Web usage mining, possibly used in conjunction with standard approaches to personalization such as collaborative filtering, can help address some of the shortcomings of these techniques, including reliance on subjective user ratings, lack of scalability, and poor performance in the face of high-dimensional and sparse data. However, the discovery of patterns from usage data by itself is not sufficient for performing the personalization tasks. The critical step is the effective derivation of good quality and useful (i.e., actionable) “aggregate usage profiles” from these patterns.

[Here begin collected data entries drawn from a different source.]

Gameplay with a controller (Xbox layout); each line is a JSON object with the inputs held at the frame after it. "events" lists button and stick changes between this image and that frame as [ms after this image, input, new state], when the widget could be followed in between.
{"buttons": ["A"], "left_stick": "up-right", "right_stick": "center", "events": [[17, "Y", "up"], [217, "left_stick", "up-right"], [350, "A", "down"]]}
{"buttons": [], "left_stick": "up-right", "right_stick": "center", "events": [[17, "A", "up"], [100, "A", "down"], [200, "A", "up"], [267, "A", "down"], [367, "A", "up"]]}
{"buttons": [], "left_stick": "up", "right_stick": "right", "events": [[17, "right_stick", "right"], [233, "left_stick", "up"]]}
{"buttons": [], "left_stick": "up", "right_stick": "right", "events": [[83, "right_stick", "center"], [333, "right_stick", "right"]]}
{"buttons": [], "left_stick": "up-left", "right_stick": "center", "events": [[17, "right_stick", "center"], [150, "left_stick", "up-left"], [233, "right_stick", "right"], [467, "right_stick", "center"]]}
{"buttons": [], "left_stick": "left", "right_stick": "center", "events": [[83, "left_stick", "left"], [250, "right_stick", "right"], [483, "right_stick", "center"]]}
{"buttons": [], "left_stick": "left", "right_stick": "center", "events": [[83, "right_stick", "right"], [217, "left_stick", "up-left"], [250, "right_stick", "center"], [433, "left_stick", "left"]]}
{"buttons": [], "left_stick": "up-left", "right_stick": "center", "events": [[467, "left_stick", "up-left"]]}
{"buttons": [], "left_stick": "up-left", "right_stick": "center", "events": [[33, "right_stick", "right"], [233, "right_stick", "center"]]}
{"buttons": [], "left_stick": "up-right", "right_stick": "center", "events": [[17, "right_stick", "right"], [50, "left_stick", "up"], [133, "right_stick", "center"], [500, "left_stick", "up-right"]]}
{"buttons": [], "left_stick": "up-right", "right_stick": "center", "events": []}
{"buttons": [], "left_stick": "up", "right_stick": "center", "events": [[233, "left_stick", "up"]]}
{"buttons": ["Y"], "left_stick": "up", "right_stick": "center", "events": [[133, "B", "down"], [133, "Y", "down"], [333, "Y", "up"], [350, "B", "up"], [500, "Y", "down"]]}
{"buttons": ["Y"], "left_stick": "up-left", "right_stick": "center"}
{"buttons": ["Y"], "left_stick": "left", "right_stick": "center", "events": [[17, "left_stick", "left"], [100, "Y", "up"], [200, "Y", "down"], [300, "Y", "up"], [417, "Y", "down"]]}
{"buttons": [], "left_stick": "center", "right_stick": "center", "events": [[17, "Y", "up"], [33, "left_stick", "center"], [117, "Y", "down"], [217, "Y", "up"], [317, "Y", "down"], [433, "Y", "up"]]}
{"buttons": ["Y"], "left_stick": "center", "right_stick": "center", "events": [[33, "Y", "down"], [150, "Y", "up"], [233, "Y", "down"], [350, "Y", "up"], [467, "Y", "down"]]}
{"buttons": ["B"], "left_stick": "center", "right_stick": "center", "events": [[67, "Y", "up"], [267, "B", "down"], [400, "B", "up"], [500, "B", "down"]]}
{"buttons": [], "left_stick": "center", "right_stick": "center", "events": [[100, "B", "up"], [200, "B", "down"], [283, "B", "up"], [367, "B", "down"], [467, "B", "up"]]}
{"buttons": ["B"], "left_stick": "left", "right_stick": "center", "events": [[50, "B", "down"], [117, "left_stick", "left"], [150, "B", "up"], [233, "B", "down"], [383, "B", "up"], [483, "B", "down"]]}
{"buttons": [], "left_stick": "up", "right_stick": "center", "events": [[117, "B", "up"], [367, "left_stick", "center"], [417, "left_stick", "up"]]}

In this paper we present and experimentally evaluate two techniques, based on clustering of user transactions and clustering of pageviews, in order to discover overlapping aggregate profiles that can be effectively used by recommender systems for real-time Web personalization. We evaluate these techniques both in terms of the quality of the individual profiles generated, as well as in the context of providing recommendations as an integrated part of a personalization engine. In particular, our results indicate that using the generated aggregate profiles, we can achieve effective personalization at early stages of users' visits to a site, based only on anonymous clickstream data and without the benefit of explicit input by these users or deeper knowledge about them.